On a damp April morning, Ted awoke with a start and set out straight for the airport, via a taxi driven by a copper-colored man from Rangoon.

But that’s kind of a mess, isn’t it? You could do better. You could tighten it up some. Why, after all, do we need to know all that about the cab driver. The cab driver isn’t going to come back later in the story. Harsh as it may seem, for your purposes the cab driver just needs to drive the cab, nobody cares if they’re from Burma or Brooklyn or Bangladesh or wherever. In fact, you don’t even need to mention the driver at all. If you write “taxi”, the audience will naturally assume that there’s some sort of driver. You don’t have to make it explicit. That’s the mistake too many authors make: not trusting their audience enough. You’re not like that. You’re a trusting author. You try this instead:

On a damp April morning, Ted awoke with a start and took a taxi straight to the airport.

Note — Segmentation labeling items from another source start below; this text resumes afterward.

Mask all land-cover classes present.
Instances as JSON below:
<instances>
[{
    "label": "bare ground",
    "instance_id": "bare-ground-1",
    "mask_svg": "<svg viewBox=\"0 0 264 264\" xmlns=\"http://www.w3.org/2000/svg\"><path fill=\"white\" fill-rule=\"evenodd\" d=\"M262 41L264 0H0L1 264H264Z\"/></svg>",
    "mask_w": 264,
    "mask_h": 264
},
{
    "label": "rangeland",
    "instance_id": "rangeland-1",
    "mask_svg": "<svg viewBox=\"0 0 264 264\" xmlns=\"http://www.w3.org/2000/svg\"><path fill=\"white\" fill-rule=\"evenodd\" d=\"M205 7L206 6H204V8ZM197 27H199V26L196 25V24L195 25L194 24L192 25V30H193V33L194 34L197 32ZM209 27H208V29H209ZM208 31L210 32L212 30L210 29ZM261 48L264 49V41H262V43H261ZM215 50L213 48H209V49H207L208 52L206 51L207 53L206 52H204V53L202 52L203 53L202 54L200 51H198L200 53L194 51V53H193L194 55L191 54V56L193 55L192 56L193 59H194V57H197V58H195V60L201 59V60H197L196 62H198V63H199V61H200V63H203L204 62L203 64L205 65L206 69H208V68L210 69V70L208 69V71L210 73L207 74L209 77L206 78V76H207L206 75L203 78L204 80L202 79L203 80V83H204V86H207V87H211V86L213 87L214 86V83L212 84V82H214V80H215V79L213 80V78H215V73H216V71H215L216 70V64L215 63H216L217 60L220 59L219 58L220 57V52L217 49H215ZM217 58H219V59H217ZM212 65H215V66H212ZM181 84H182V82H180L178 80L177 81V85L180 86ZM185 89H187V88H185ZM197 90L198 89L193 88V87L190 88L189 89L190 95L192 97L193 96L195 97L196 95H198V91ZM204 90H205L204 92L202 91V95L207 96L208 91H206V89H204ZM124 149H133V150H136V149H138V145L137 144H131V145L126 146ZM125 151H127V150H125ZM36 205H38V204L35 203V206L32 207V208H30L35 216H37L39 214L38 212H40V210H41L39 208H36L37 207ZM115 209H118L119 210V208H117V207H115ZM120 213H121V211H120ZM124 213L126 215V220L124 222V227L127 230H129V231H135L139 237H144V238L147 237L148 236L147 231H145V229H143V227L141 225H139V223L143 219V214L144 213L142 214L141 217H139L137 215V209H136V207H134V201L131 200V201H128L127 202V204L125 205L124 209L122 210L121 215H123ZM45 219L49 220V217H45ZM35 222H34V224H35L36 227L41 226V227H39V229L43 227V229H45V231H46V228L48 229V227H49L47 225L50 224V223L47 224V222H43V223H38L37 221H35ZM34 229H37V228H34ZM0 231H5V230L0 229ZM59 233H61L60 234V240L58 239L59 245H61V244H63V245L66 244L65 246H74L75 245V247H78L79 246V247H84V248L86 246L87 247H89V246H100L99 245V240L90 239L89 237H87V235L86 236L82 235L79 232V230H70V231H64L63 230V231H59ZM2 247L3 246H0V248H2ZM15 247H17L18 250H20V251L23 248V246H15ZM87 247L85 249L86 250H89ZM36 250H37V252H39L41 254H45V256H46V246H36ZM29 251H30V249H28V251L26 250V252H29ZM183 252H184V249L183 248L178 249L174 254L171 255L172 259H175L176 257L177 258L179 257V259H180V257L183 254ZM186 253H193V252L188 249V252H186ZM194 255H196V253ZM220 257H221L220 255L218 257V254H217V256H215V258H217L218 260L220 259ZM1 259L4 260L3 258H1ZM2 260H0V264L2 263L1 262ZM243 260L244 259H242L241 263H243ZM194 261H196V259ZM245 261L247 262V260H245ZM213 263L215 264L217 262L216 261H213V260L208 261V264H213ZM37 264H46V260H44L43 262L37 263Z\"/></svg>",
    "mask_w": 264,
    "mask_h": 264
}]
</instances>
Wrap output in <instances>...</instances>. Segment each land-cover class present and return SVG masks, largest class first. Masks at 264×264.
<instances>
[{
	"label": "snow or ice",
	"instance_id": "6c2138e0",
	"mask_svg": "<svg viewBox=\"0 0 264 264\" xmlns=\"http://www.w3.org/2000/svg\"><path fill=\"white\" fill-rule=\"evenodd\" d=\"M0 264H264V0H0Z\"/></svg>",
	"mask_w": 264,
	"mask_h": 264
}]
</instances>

But why say “straight” to the airport? Do people usually make stops when they take a taxi to the airport? No, no they don’t. So that’s superfluous. Also superfluous is the “damp” and the “April”. Does the reader really care what month and what meteorological conditions the story takes place in? Sadly, they do not. You better jettison it:

One morning, Ted awoke with a start and took a taxi to the airport.

But this whittling only makes the “with a start” stand out. Why does he wake up with a start? Did he oversleep his alarm? If I was catching a plane to Brussels to reunite with the lost lover who also symbolizes my betrayed youth, you probably wouldn’t oversleep, would you? No. Who would? So this “start” is ambiguous, isn’t it? Best to do away with ambiguity. Ambiguity is one of those things people always say they like, but they don’t really. They like to know exactly what’s going on. You want there to be no question. This is why you put pen to paper once more and write:

One morning, Ted awoke and took a taxi to the airport.

At last you have it! You would congratulate yourself if only you didn’t have to pee so bad. You’re strutting all the way to the bathroom, your head held high. You’d wink at the cute girl/guy if they’d ever deign to look over at you. They’re a fool. They don’t know what a raw hunk of sex appeal and sensitivity they’re blithely ignoring. You have created. You are a creator. It is exhilarating. It is glorious.

And the best part? You only have to repeat this process another 749 times before you have a story.